▶ **Alıntılanan metin**
Geçtiğimiz günlerde ABD’deki Fox News Ana Haber Bültenine
konuk olarak çıkarılan Aaron Cohen İsrail asıllı bir ABD vatandaşı. İsrail
Ordusunda görev yaptıktan sonra burada kullanılan “anti-terör” yazılımların ABD
içinde de kullanılmasını öneriyor. Trump taraftarı yandaş medyada ekrana çıkan
Cohen, Beyaz Saray’ın kendisiyle temasa geçmesini isteyen bir işgüzar olabilir
ancak söyledikleri aslında İsrail ile ABD istihbarat servisleri arasında
süregiden işbirliğini yeniden hatırlamak için önemli.
Aaron Cohen canlı yayında şunları söyledi:
“Kolluk kuvvetleri için kamuya açık interneti radikal
unsurlar ve taktik planlama açısından tarayan ilk yapay zeka destekli tehdit
tespit sistemini kurdum. Trump yönetiminden biri dinliyorsa, mesajım onlara.
Benimle ortak olun ve bunu hayata geçirip yerel kolluk kuvvetlerine ihtiyaç
duydukları araçları sağlayalım. Benim teknolojim bu tehditlerin ortaya çıkmasını
önleyecek. İsrail modeli Palantir altyapısını esas alıyor. Beyaz Saray beni
arasın. Bunu ulusal ölçekte uygulayalım. Projemin adı Gideon.”
"Deli bir adamın saçmalamaları" denilip
geçilebilecek bir söylem. Kabul. Ancak arkasında maalesef gerçeklik payı var.

▶ **Yapılacak iş**
Aaron Cohen'le ilgili metne göre şu soruları yanıtlayın:
(a) Cohen hangi haber bültenine konuk olarak çıktı?
(b) Cohen'in projesinin adı nedir?
(c) Cohen'e göre İsrail modeli hangi altyapıyı esas alıyor?

▶ **Gösterilen veriler**
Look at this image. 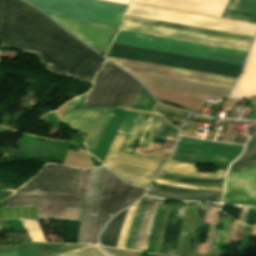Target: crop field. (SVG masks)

▶ **Çözüm**
(a) Fox News Ana Haber Bülteni
(b) Gideon
(c) Palantir altyapısı